READING PASSAGE —

____________

June 20, 2009 by Naman Bagga | Filed under Blogging, Tech Talk, Web D.

Split testing (also known as A/B testing) your ads is a great way to determine which ad format is best for your website. Regular visitors of my blog would've noticed (if you don't use ABP) that the ad at the top of the sidebar is sometimes a large ractangle (336x280) and sometimes a rectangle (300x250). Well, this is a part of a split test I've been conducting for some time. This post will explain how you can split test your Adsense ads.

First of all you need to create two similar Adsense units like a 338x280 and a 300x250 unit or a 160x90 or a 160x600 unit and a 120x600 unit. You may also create two units of the same size with a different layout or format. This depends on what aspect you want to test. Create a separate channel for both these units for the purpose of tracking their individual stats.

Now comes the main part, implementing the split test code. There are many methods to implement the split test code. All of these use conditional statements along with some function to generate a random number. I'll give two popular methods to split test Adsense ads. Both more or less work on the same principle.

____________

DATA EXTRACT —
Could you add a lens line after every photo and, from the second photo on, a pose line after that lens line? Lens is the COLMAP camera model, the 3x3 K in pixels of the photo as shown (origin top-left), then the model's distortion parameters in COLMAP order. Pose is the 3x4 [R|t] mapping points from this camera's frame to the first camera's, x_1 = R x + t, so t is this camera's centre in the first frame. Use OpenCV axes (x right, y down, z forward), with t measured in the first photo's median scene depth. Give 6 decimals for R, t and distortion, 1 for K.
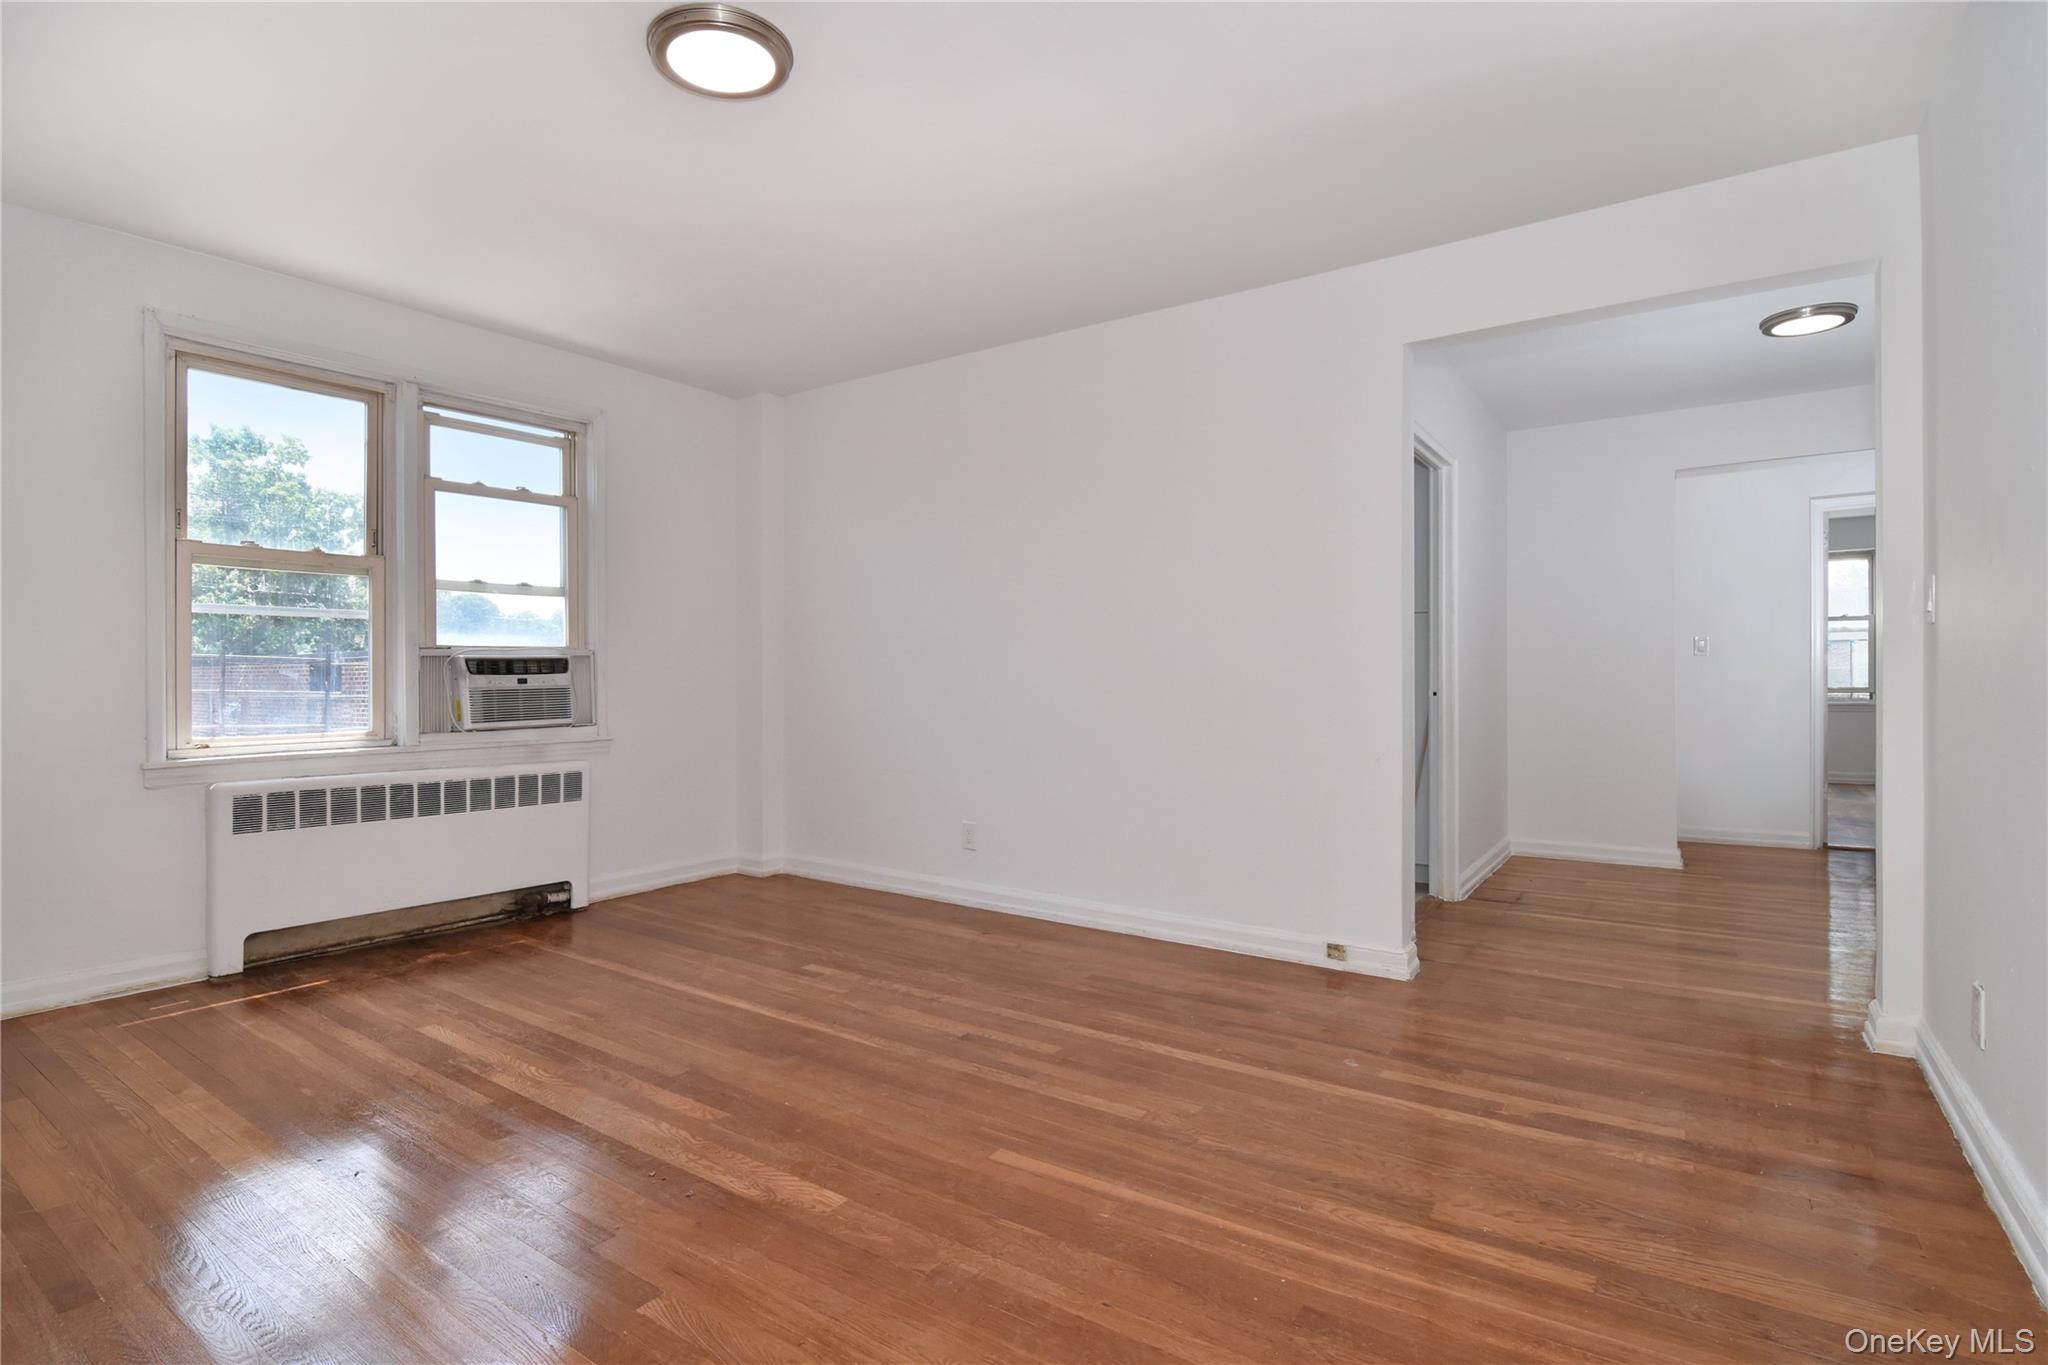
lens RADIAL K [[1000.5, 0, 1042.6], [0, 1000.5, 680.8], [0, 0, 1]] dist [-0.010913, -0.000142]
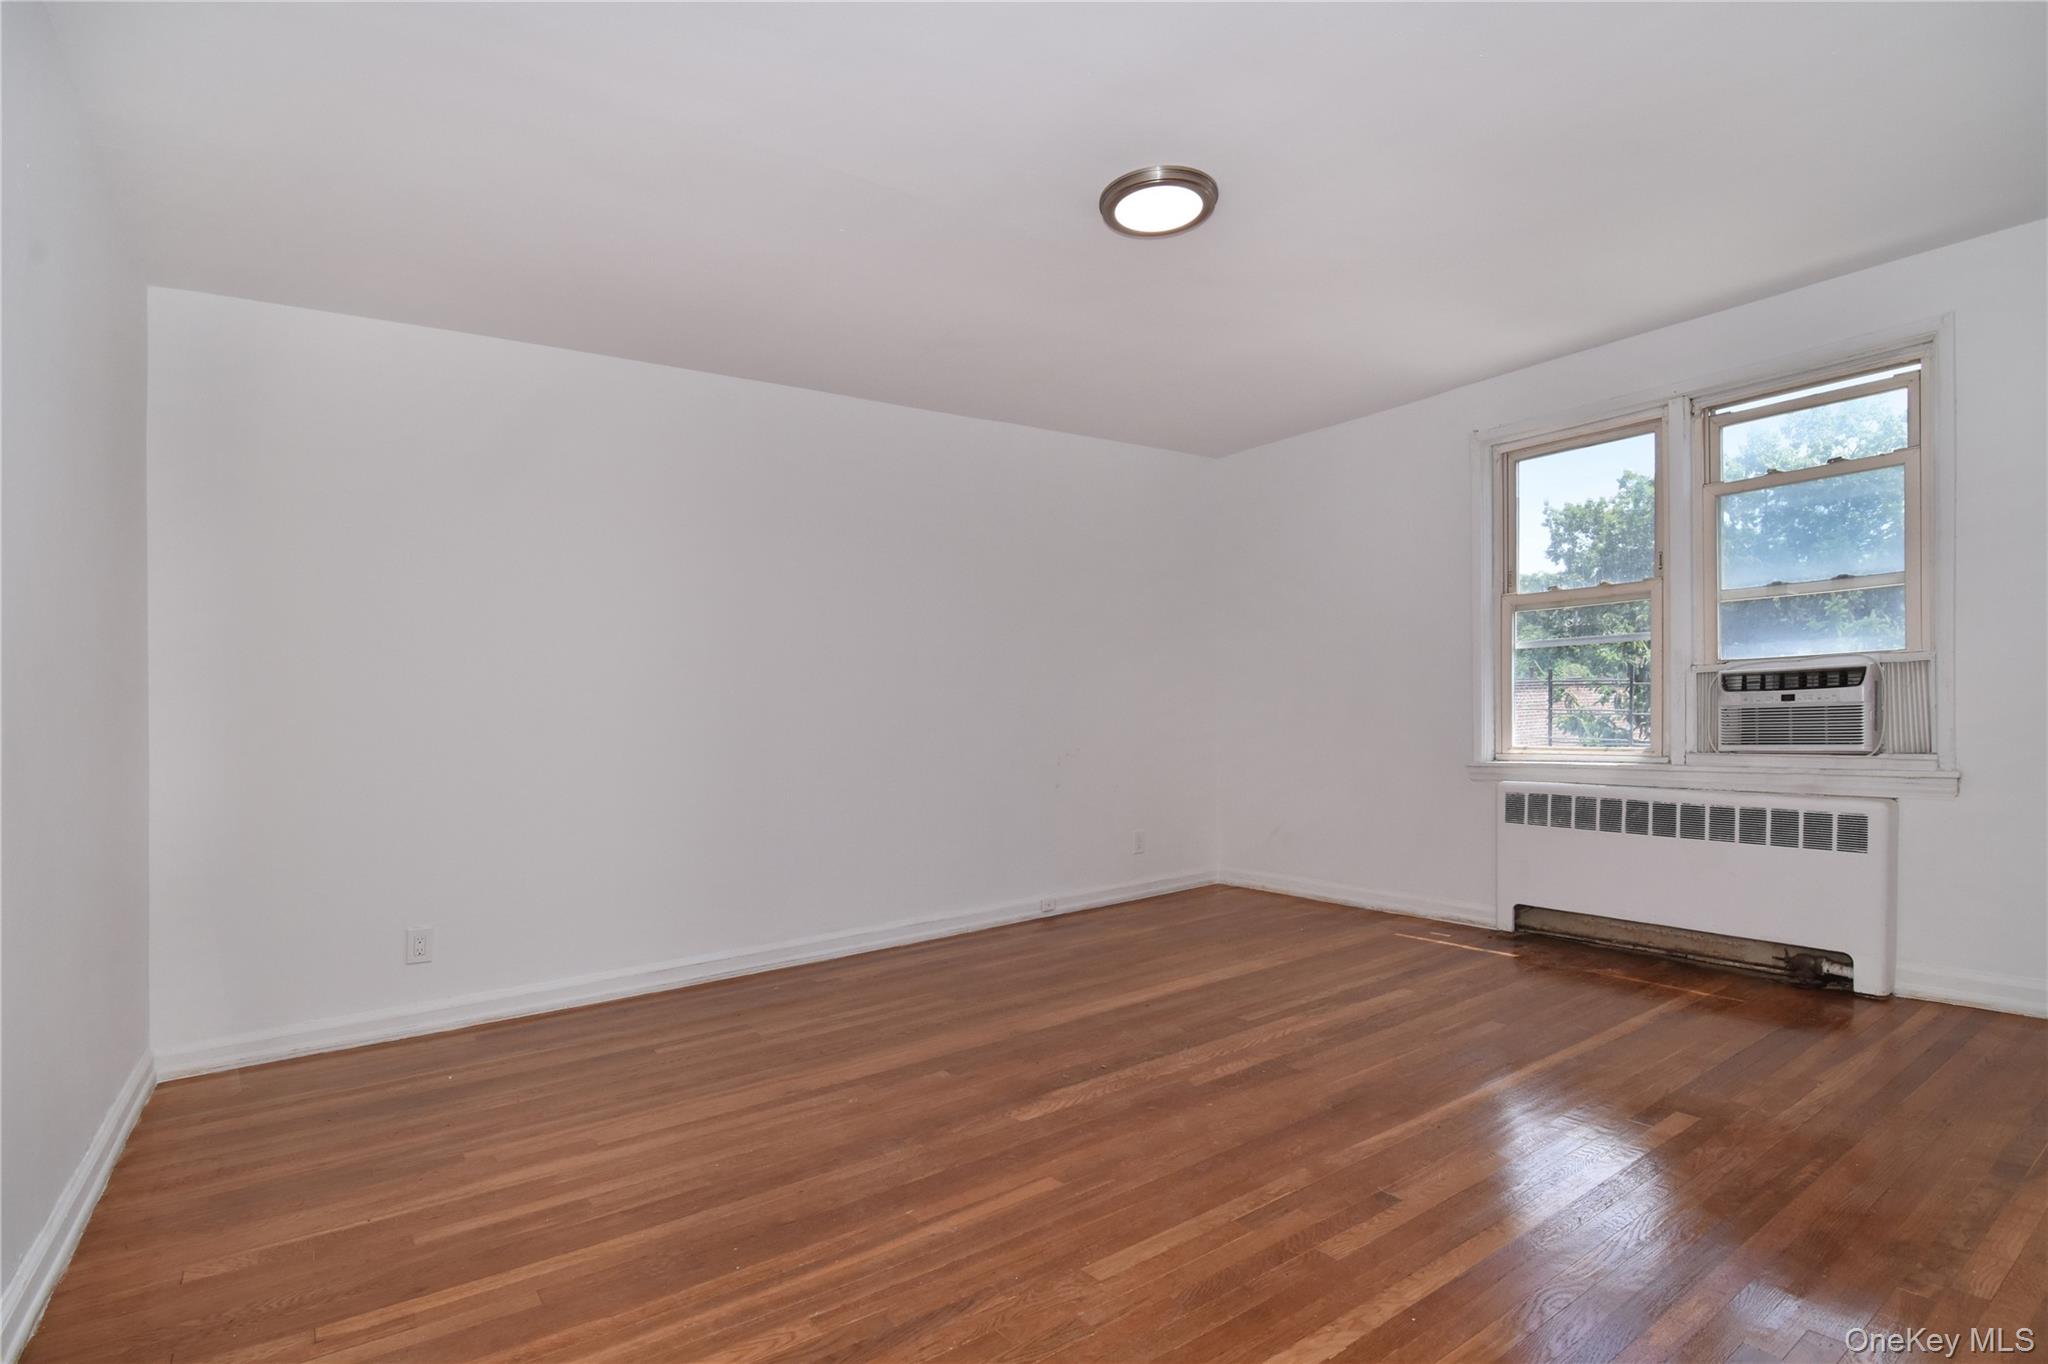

____________

LIST OF TASKS —
1. In the post on split testing Adsense ads, condense the paragraph beginning "Now comes the main part" into a short bulleted list that keeps its main facts.
2. According to the post on split testing Adsense ads, which two ad formats alternate at the top of the blog's sidebar?

RESPONSES IN ORDER —
1.
- The main step is implementing the split test code.
- There are many ways to do this. All of them use conditional statements with a function that generates a random number.
- Two popular methods are offered, and both work on roughly the same principle.

2. A large rectangle (336x280) and a rectangle (300x250).